### Passage shown
————
Equation (1) is the reliable communication condition and Eq. (5) is the secure communication condition. They imply that a reliable and secure coding scheme demands that, with code length tending to infinite, Bob asymptotically achieves 0 and the decoding BER of Eve asymptotically achieves 0.5.

Channel capacity of DVQKD post-processing systems under Wyner’s wiretap channel model

In QKD systems, after qubit transmission and sifting, Alice obtains sifted key \(KA_\mathrm{sifted}\) and Bob obtains sifted key \(KB_\mathrm{sifted}\). Due to the defect of devices, channel noise and possible eavesdropping in the practical QKD system, in general, \(KA_\mathrm{sifted} \ne KB_\mathrm{sifted}\). Namely, there are error bits. Denote the bit error rate in practical QKD system by p.

DVQKD is the maturest and the most widely used QKD system. For those DVQKD systems which apply BB84 protocol, their qubit transmission channel can be regarded as binary symmetric channel (BSC). Under this assumption, the mutual information between Alice and Bob is

$$\begin{aligned} I_\mathrm{AB}=1-h_2(p), \end{aligned}$$
(6)

where \(h_2(\cdot )\) is binary entropy function22. Considering the maximum safety of communication, we can regard all the noise in practical systems results from eavesdropping. Hence, all information Eve can obtain is at most

$$\begin{aligned} I_\mathrm{AE}=h_2(p). \end{aligned}$$
(7)

If we adopt Wyner’s wiretap channel model to depict QKD system, the channel capacity of main channel W is

$$\begin{aligned} C(W)=I_{AB}=1-h_2(p), \end{aligned}$$
(8)

the channel capacity of the wiretap channel is

$$\begin{aligned} C(W^*)=I_\mathrm{AE}=h_2(p), \end{aligned}$$
(9)

and the secrecy capacity is

$$\begin{aligned} C_\mathrm{sec}=C(W)-C(W^*)=1-2h_2(p). \end{aligned}$$
(10)

The secrecy capacity is equal to the secure final key generation rate \(k_\mathrm{th}\)2.

Practical DVQKD systems require that \(k_\mathrm{th}=1-2h_2(p) \ge 0\). This means that the value range of QBER p is [0, 0.11] and \(C(W) \ge C(W^*)\). Hence, according to the Wyner’s wiretap channel model theory, within this range of p, channel \(W^*\) between Alice and Eve is degenerative to channel W between Alice and Bob, and we can design a coding scheme which achieves the secrecy capacity. The rest of this paper is based on this prerequisite.
————
### Dataset entries
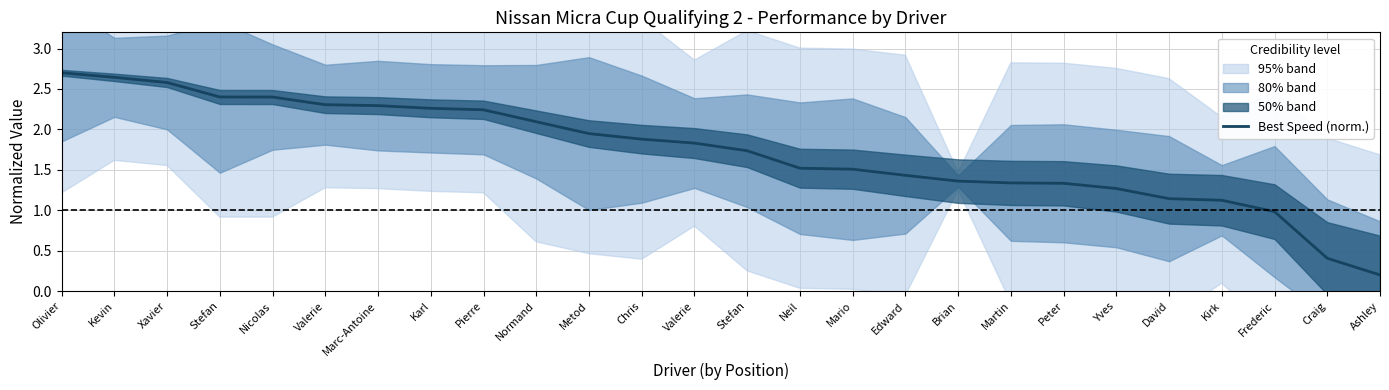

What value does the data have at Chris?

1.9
————
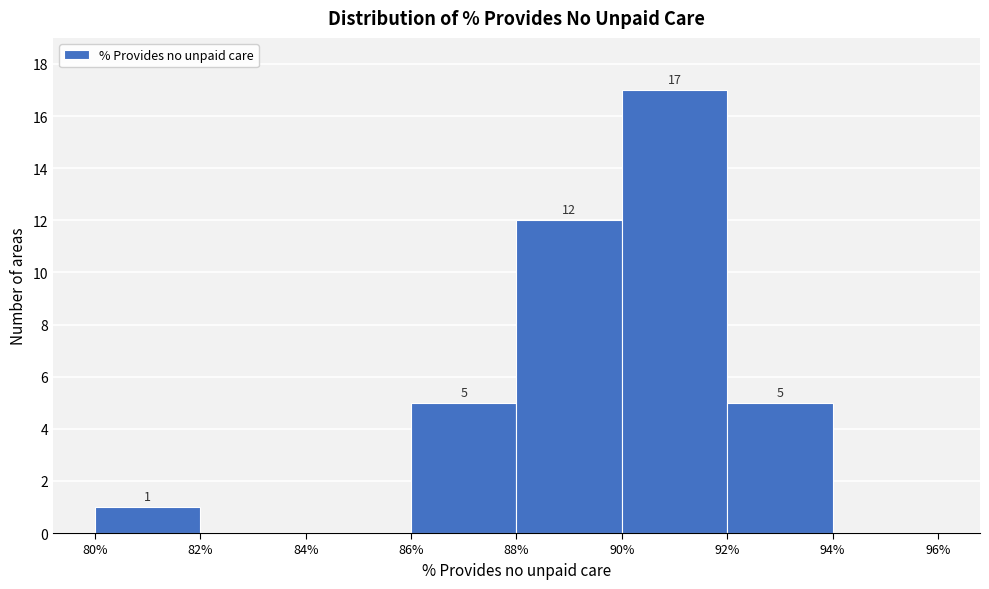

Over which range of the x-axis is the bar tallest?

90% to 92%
————
Continue the passage on secrecy capacity in DVQKD post-processing systems, beginning right after its final sentence. The records were taken from a different source than the text.

Polar codes

Polar codes are the only coding scheme which has been proved in theory that their code rate can achieve Shannon limit46. Besides, the encoding and decoding complexity of polar codes is relatively small compared with LDPC codes46. Through recursively polarizing N independent identically distributed (i.i.d.) channels whose capacity are all C, one can get N coordinate subchannels whose capacity polarizes - with the growth of code length N, the capacity of \(N \cdot C\) coordinate subchannels asymptotically tends to 1, while the capacity of the other \(N \cdot (1-C)\) coordinate subchannels asymptotically tends to 0. That is to say, the former \(N \cdot C\) coordinate subchannels are optimized and the latter \(N \cdot (1-C)\) coordinate subchannels are degraded. The optimized channels will be used to transmit information bits and the degraded ones will be used to transmit frozen bits. Hence, the code rate asymptotically achieves the channel capacity which equals to \(N \cdot C\).

Denote the original N i.i.d. channels by W. As shown in Fig. 2, through channel combining in a recursive way, we get the combining channel \(W_N\) of all N i.i.d. channels. Then through channel splitting, we can obtain N coordinate subchannels \(W_N^{(i)}\)46. The superscript (i) means the \(i\mathrm{th}\) subchannel. In the rest of this paper, \(1\le i \le N\).

Figure 2
figure 2

Channel polarization. \(R_N\) is the bit-reversal operation. When \(N=1\), \(W_1\) is the original channel W.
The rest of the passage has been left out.